Data excerpts

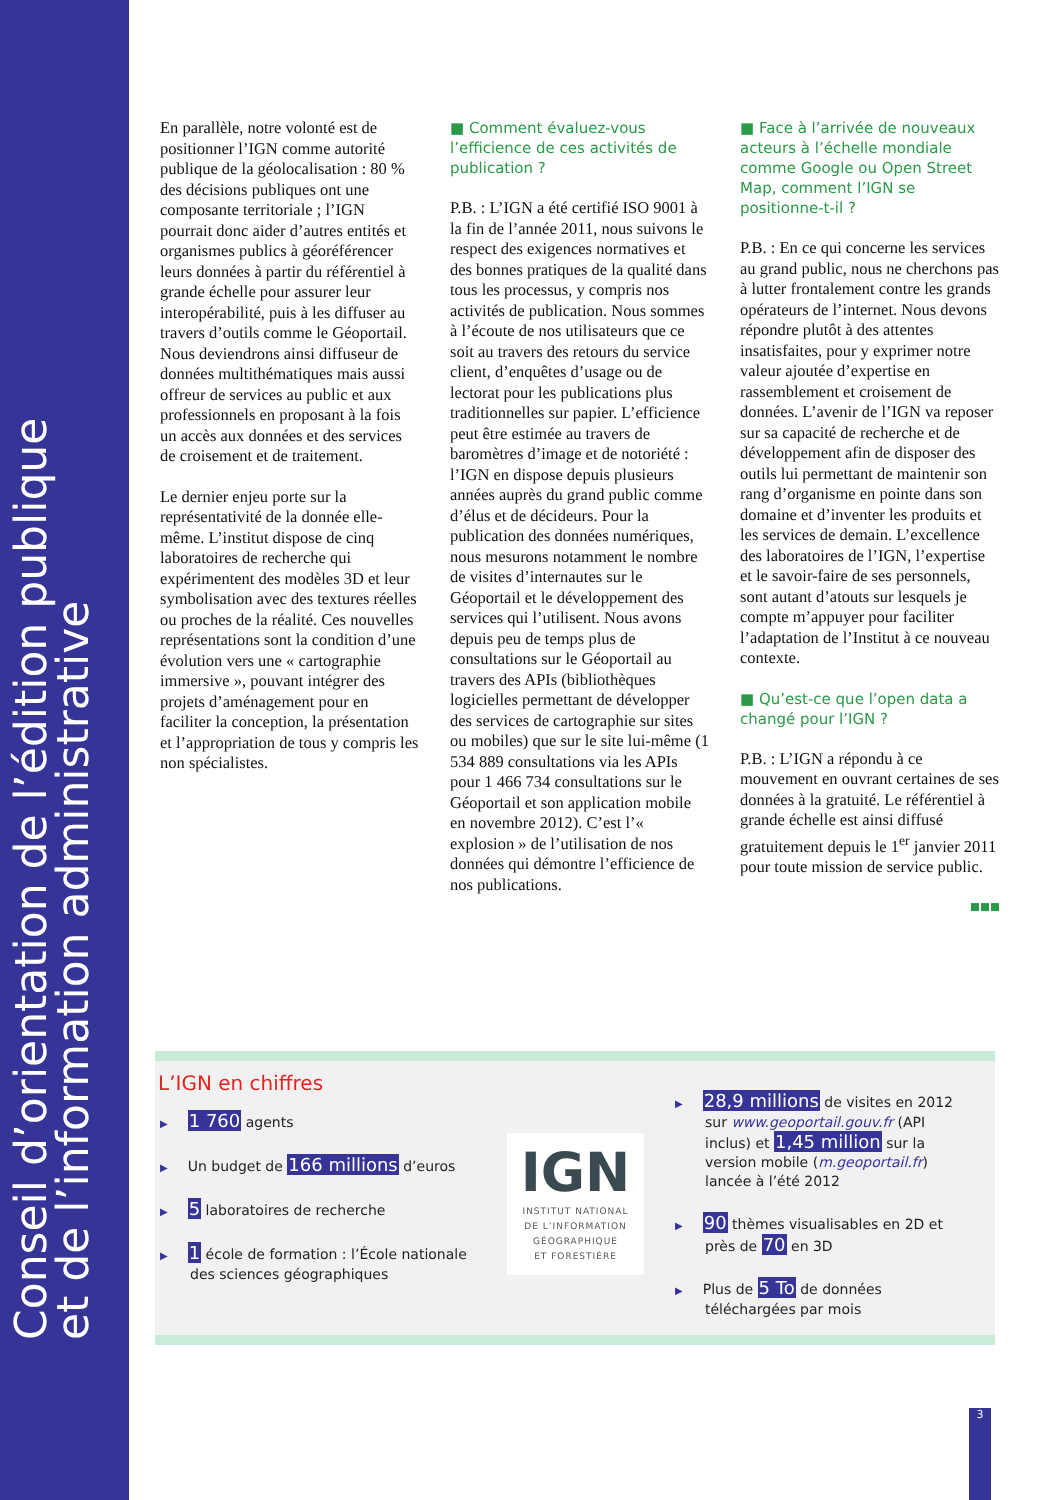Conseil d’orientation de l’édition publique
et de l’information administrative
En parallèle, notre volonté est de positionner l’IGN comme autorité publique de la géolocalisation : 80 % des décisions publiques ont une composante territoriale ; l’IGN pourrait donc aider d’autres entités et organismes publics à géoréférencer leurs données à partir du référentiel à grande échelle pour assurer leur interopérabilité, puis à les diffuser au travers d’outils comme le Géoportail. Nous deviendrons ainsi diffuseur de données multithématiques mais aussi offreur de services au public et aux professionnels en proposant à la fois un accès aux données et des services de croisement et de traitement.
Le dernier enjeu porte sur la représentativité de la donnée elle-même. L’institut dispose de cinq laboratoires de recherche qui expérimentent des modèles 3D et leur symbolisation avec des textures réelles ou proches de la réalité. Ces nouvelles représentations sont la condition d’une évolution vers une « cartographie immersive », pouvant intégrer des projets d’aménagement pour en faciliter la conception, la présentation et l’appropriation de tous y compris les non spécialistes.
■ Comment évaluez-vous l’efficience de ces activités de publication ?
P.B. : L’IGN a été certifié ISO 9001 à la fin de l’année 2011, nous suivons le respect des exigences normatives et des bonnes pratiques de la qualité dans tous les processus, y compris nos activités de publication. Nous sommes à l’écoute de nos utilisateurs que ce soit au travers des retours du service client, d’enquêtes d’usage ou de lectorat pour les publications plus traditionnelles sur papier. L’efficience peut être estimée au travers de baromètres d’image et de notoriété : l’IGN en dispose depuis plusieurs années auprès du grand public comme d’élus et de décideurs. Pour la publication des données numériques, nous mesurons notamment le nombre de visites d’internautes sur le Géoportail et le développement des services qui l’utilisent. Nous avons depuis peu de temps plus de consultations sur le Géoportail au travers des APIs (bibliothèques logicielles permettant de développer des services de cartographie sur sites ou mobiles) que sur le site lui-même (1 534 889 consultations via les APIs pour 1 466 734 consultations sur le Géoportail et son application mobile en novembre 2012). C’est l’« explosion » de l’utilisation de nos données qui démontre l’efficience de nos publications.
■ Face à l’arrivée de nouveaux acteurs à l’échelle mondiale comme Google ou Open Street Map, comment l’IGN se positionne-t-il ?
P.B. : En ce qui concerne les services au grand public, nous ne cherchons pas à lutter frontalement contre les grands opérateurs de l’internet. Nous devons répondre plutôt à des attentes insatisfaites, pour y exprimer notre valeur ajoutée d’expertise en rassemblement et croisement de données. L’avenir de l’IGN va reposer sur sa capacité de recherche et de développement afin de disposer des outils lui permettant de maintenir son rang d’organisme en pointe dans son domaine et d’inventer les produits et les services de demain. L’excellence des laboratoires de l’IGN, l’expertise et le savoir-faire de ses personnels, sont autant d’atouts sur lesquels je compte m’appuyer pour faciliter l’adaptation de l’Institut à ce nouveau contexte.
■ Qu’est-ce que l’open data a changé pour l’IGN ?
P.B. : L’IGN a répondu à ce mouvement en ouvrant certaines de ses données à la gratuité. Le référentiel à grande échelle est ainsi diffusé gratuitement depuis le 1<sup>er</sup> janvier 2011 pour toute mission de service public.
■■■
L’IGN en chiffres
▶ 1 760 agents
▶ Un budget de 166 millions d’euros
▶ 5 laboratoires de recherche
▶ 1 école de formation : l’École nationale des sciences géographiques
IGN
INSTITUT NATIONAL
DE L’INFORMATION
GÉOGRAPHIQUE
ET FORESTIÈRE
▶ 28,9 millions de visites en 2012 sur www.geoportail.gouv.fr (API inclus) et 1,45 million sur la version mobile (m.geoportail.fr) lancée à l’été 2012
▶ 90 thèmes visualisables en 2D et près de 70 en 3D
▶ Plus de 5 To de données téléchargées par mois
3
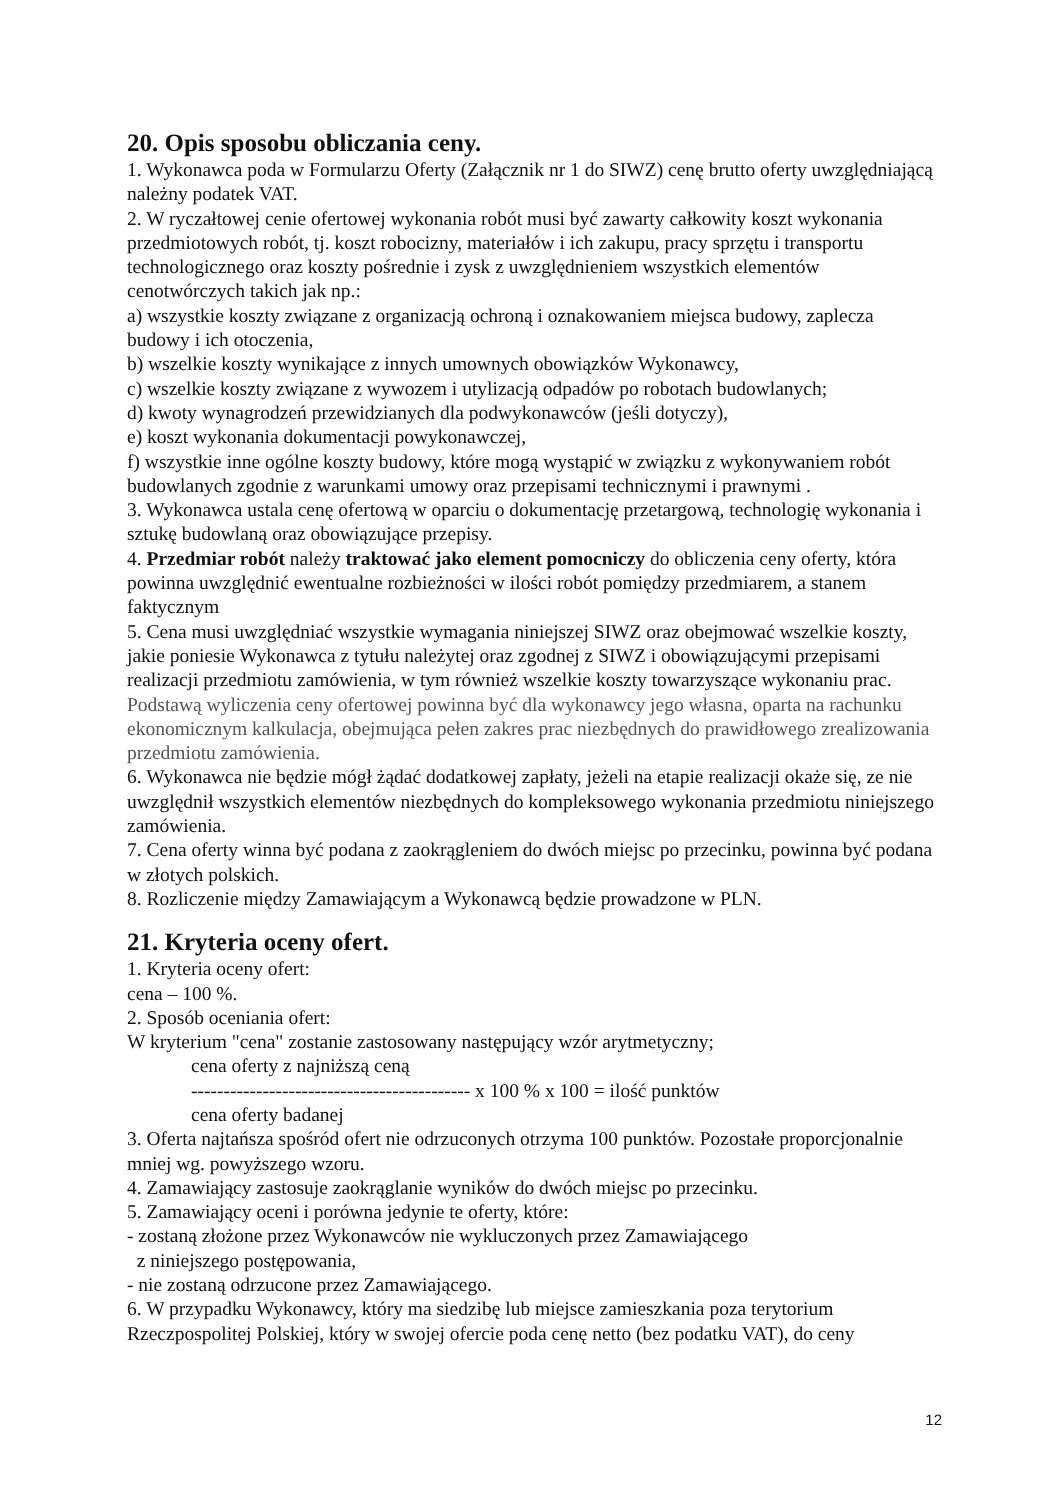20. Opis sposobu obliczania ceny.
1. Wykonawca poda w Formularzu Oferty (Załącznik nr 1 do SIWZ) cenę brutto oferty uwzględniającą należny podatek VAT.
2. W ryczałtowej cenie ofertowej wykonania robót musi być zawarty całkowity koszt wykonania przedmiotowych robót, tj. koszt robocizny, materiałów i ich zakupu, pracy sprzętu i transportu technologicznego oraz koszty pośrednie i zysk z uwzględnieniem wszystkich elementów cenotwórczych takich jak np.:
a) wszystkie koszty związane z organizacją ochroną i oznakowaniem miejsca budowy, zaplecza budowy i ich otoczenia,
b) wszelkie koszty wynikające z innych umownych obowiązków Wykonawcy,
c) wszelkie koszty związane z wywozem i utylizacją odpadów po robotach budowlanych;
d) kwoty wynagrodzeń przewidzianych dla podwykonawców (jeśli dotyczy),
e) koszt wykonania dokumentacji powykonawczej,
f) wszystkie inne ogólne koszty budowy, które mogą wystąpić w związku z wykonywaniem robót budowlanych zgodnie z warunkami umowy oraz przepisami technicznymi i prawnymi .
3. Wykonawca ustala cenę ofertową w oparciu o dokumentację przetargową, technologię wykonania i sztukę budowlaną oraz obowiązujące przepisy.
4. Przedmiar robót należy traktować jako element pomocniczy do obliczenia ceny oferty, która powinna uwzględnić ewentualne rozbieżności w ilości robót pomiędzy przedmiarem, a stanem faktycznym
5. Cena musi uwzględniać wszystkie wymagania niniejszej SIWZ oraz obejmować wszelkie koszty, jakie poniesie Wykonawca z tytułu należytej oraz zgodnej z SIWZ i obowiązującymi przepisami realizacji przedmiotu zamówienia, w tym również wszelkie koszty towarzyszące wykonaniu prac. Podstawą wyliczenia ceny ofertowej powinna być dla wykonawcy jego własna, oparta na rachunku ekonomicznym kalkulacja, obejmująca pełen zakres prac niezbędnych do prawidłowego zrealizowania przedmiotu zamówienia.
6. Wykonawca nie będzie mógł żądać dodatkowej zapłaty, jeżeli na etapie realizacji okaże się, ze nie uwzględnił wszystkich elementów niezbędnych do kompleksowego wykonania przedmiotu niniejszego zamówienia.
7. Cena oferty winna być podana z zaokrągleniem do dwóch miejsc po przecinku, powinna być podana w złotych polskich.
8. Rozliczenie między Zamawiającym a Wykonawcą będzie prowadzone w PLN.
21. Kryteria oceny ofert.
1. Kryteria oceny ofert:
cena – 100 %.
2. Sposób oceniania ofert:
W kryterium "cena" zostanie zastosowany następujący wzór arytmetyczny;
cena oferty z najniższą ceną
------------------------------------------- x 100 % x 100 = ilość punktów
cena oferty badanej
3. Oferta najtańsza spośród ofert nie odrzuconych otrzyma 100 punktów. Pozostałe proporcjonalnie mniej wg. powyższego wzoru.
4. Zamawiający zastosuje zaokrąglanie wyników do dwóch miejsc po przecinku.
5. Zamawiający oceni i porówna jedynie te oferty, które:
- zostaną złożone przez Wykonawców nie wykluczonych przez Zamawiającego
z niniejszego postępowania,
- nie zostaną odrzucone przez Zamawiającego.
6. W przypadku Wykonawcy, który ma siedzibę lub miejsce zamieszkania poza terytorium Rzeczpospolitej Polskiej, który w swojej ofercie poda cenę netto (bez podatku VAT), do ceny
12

*Action item*
Write out exactly the opening lines of the data, stopping after the line that holds "et de l’information administrative". Exclude pictures.

*Task output*
Conseil d’orientation de l’édition publique
et de l’information administrative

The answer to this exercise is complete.